▸ **Assigned task**
Where a line below includes the word "riziko", copy that line.
========
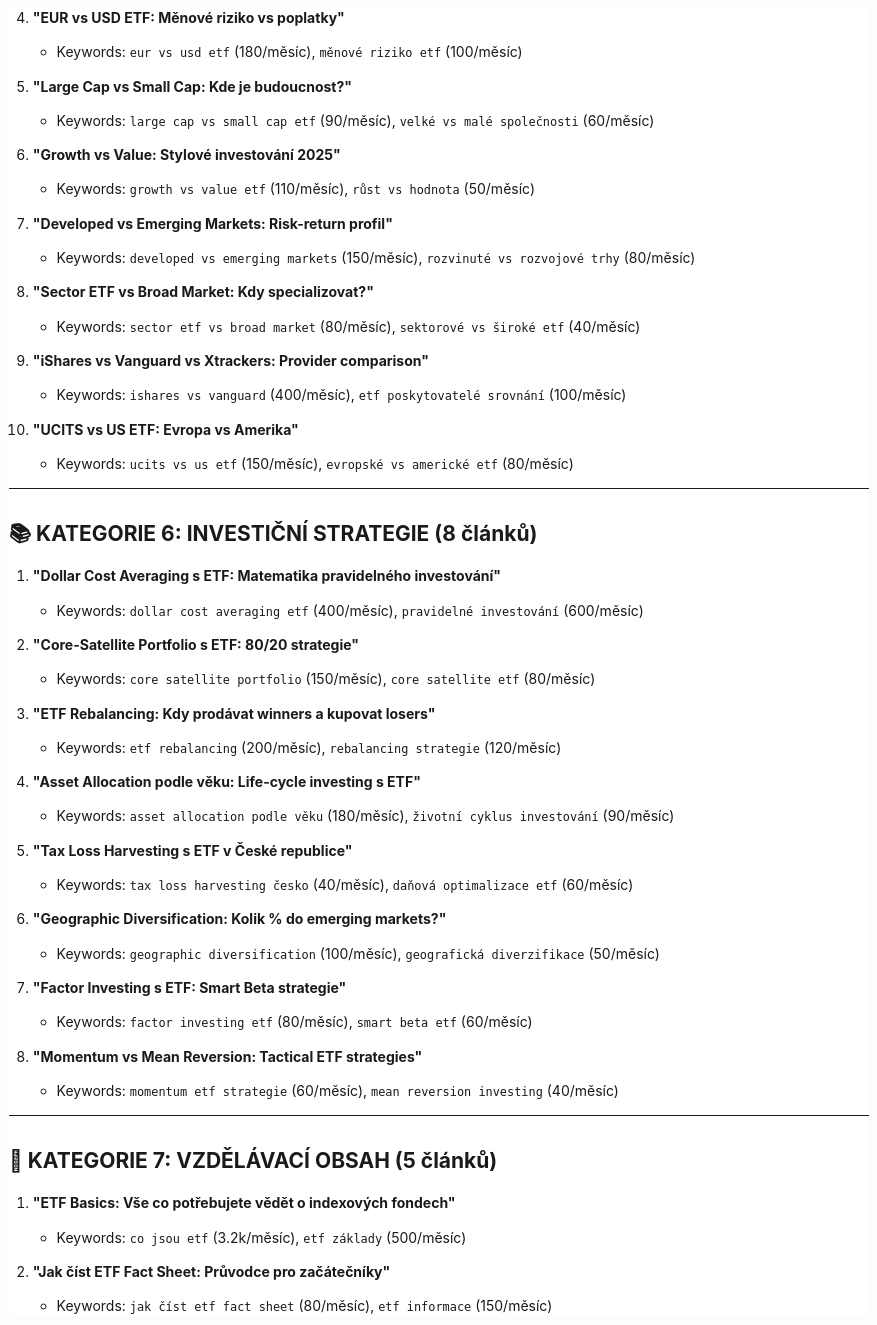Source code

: 4. **"EUR vs USD ETF: Měnové riziko vs poplatky"**
   - Keywords: `eur vs usd etf` (180/měsíc), `měnové riziko etf` (100/měsíc)

5. **"Large Cap vs Small Cap: Kde je budoucnost?"**
   - Keywords: `large cap vs small cap etf` (90/měsíc), `velké vs malé společnosti` (60/měsíc)

6. **"Growth vs Value: Stylové investování 2025"**
   - Keywords: `growth vs value etf` (110/měsíc), `růst vs hodnota` (50/měsíc)

7. **"Developed vs Emerging Markets: Risk-return profil"**
   - Keywords: `developed vs emerging markets` (150/měsíc), `rozvinuté vs rozvojové trhy` (80/měsíc)

8. **"Sector ETF vs Broad Market: Kdy specializovat?"**
   - Keywords: `sector etf vs broad market` (80/měsíc), `sektorové vs široké etf` (40/měsíc)

9. **"iShares vs Vanguard vs Xtrackers: Provider comparison"**
   - Keywords: `ishares vs vanguard` (400/měsíc), `etf poskytovatelé srovnání` (100/měsíc)

10. **"UCITS vs US ETF: Evropa vs Amerika"**
    - Keywords: `ucits vs us etf` (150/měsíc), `evropské vs americké etf` (80/měsíc)

---

## 📚 **KATEGORIE 6: INVESTIČNÍ STRATEGIE** (8 článků)

1. **"Dollar Cost Averaging s ETF: Matematika pravidelného investování"**
   - Keywords: `dollar cost averaging etf` (400/měsíc), `pravidelné investování` (600/měsíc)

2. **"Core-Satellite Portfolio s ETF: 80/20 strategie"**
   - Keywords: `core satellite portfolio` (150/měsíc), `core satellite etf` (80/měsíc)

3. **"ETF Rebalancing: Kdy prodávat winners a kupovat losers"**
   - Keywords: `etf rebalancing` (200/měsíc), `rebalancing strategie` (120/měsíc)

4. **"Asset Allocation podle věku: Life-cycle investing s ETF"**
   - Keywords: `asset allocation podle věku` (180/měsíc), `životní cyklus investování` (90/měsíc)

5. **"Tax Loss Harvesting s ETF v České republice"**
   - Keywords: `tax loss harvesting česko` (40/měsíc), `daňová optimalizace etf` (60/měsíc)

6. **"Geographic Diversification: Kolik % do emerging markets?"**
   - Keywords: `geographic diversification` (100/měsíc), `geografická diverzifikace` (50/měsíc)

7. **"Factor Investing s ETF: Smart Beta strategie"**
   - Keywords: `factor investing etf` (80/měsíc), `smart beta etf` (60/měsíc)

8. **"Momentum vs Mean Reversion: Tactical ETF strategies"**
   - Keywords: `momentum etf strategie` (60/měsíc), `mean reversion investing` (40/měsíc)

---

## 📖 **KATEGORIE 7: VZDĚLÁVACÍ OBSAH** (5 článků)

1. **"ETF Basics: Vše co potřebujete vědět o indexových fondech"**
   - Keywords: `co jsou etf` (3.2k/měsíc), `etf základy` (500/měsíc)

2. **"Jak číst ETF Fact Sheet: Průvodce pro začátečníky"**
   - Keywords: `jak číst etf fact sheet` (80/měsíc), `etf informace` (150/měsíc)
========
▸ **Answer section**
: 4. **"EUR vs USD ETF: Měnové riziko vs poplatky"**
   - Keywords: `eur vs usd etf` (180/měsíc), `měnové riziko etf` (100/měsíc)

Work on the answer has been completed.